Nem Perrault nem os irmãos Grimm incluíram este comentário do animal bravio nas suas versões da história, provavelmente porque nenhum deles era português. Se houvesse uma versão portuguesa suspeito que seria esse o clímax da narrativa. Após tanta pergunta inconveniente, o Lobo, em vez de ser apanhado na sua tentativa de enganar uma inocente criança, como na versão europeia, não só mandaria calar a miúda, provavelmente com uma recomendação da ERC, como a petiz regressaria a casa para contar aos paizinhos o bem que tinha encontrado a velhota.

Neste charco que habitamos, há ornitorrincos que mandam e gostam pouco de Capuchinhos (que não precisam sequer de ser Vermelhos) curiosos sobre as razões que levam uma Avó a ter orelhas e nariz de Lobo.
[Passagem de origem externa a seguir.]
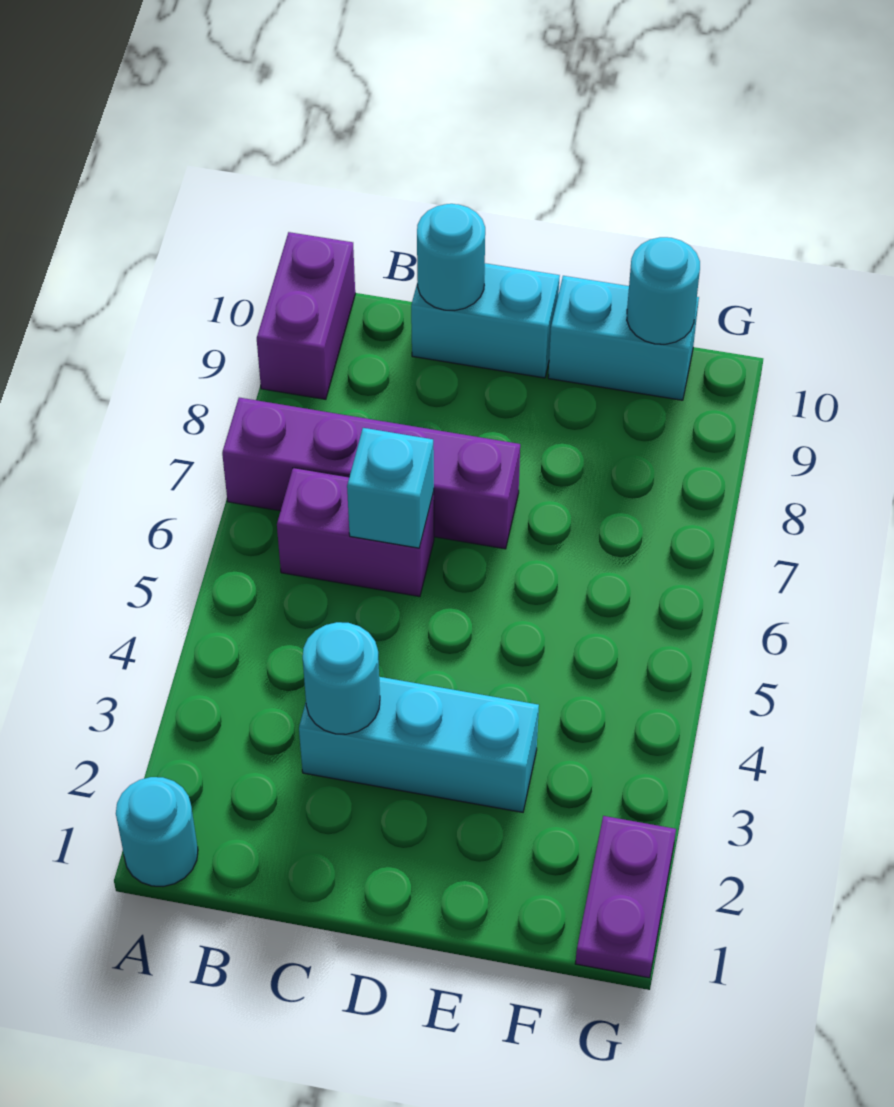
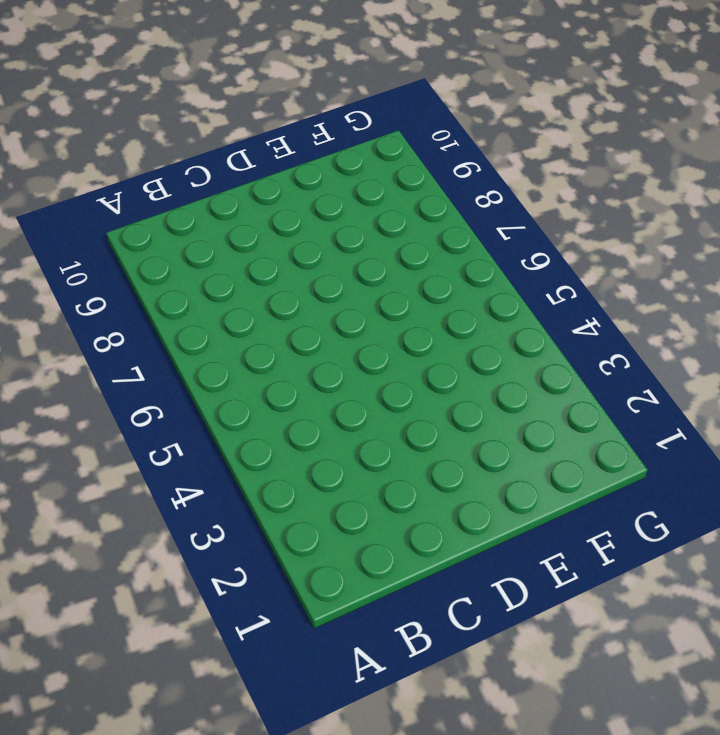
none -> cyan round brick A1 level 1
none -> purple brick A7:D7 level 1
none -> purple brick A9:A10 level 1

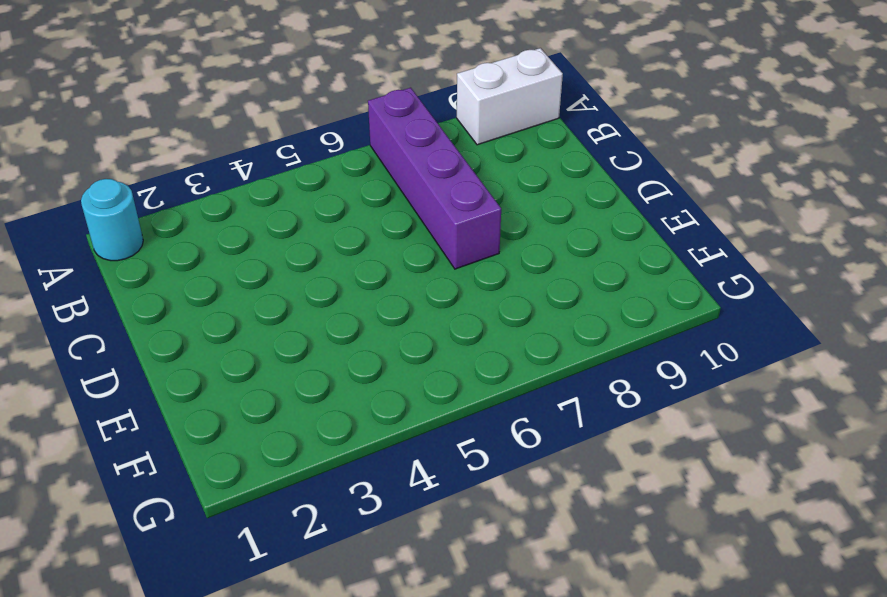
white brick A9:A10 level 1 -> purple brick A9:A10 level 1
none -> purple brick B6:C6 level 1
none -> cyan brick C3:E3 level 1
none -> cyan brick C10:D10 level 1

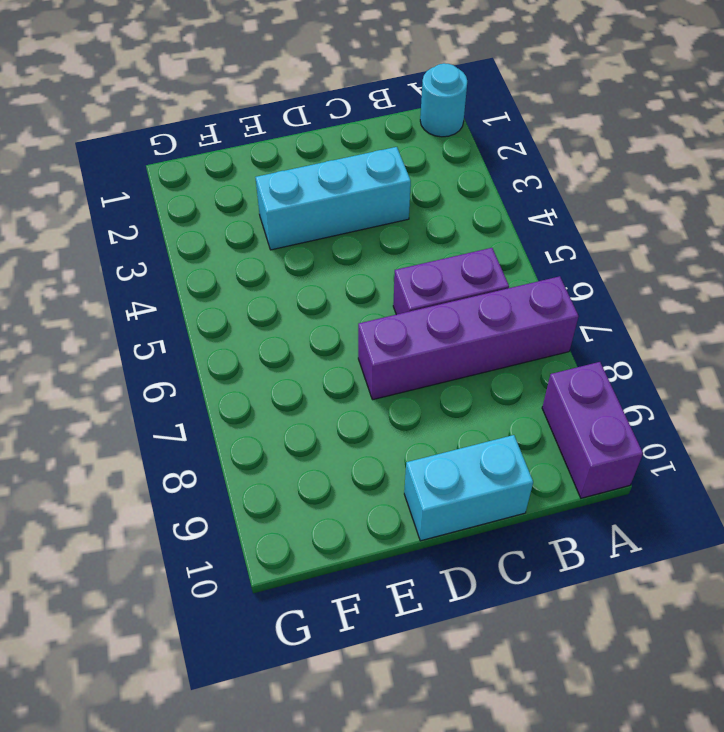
none -> cyan brick E10:F10 level 1
none -> purple plate G1:G2 level 1
none -> cyan round brick C3 level 2

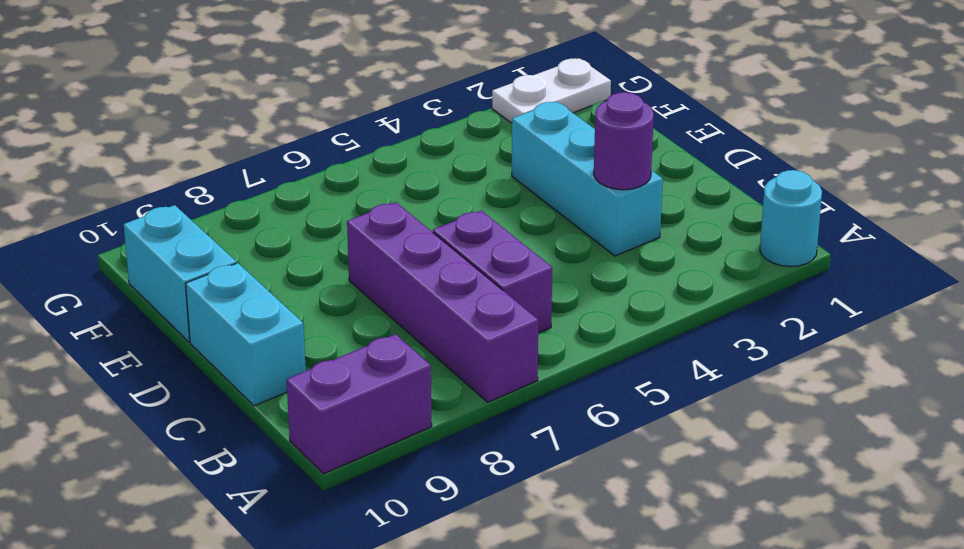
purple round brick C3 level 2 -> cyan round brick C3 level 2
white plate G1:G2 level 1 -> purple plate G1:G2 level 1
none -> cyan brick C6 level 2
none -> cyan round brick C10 level 2
none -> cyan round brick F10 level 2

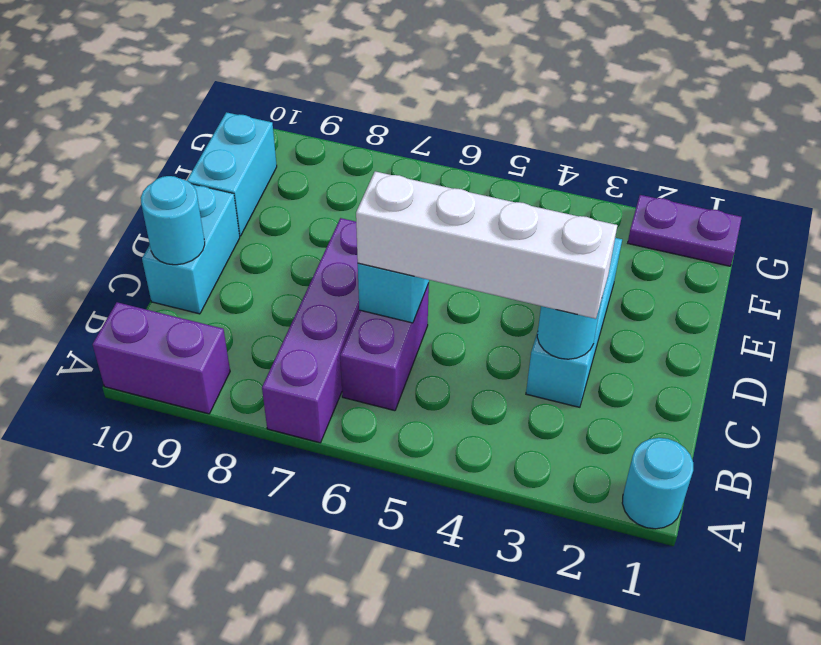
white brick C3:C6 level 3 -> none
none -> cyan round brick F10 level 2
E tenho ouvido muito uivo contra quem tem dúvidas e questiona as aparências. O governo português, nos últimos tempos, parece sofrer as dores do Lobo. De José Sócrates ou dos seus ministros, espero sempre que respondam às perguntas da oposição ou dos jornalistas, como num quadro famoso dos Monty Python, “Eu não estava à espera da Inquisição Espanhola”. (No sketch dos humoristas ingleses, no momento seguinte entra o cardeal Torquemada e responde “Ninguém espera a Inquisição Espanhola”.)

Na verdade, se a Capuchinho Vermelho fosse portuguesa, nem acharia estranho que a Avó tivesse dentes afiados e garras. E mesmo que franzisse o sobrolho, logo o Lobo lhe ofereceria uns euros para voltar a casa de autocarro, que já era tarde para ir a pé. A Capuchinho, agradecida, deixaria o cesto dos bolos a pensar que a Avó, apesar da metamorfose facial, continuava bem simpática. E enquanto continuar simpática, não tem afinal razões para duvidar que seja a sua avó. Mesmo que no caminho de regresso, em surdina e às escondidas, comentasse com todos os animais do bosque como ficam mal aqueles bigodes à velhinha e que ela devia mesmo lavar aquelas orelhas, que por sinal, estão a ficar enormes.

Numa putativa versão portuguesa o Lenhador não apanharia o Lobo, evidentemente. O operário da indústria da madeira escoltaria a Capuchinho a casa, para que nada lhe acontecesse, e aconselhá-la-ia a não incomodar muito a Avó, até porque com dentes e garras assim, futuras visitas podiam não augurar nada de bom para a pequena. Como sabemos, o respeitinho é a coisa mais bonita que há. Não é por acaso que eu respeito muito pessoas como Mónica Belucci. É que, mesmo já tendo idade para ser avó, Monica pode até ser um lobo que não seria eu que me iria pôr a fazer perguntas se por acaso algum dia a encontrasse na cama.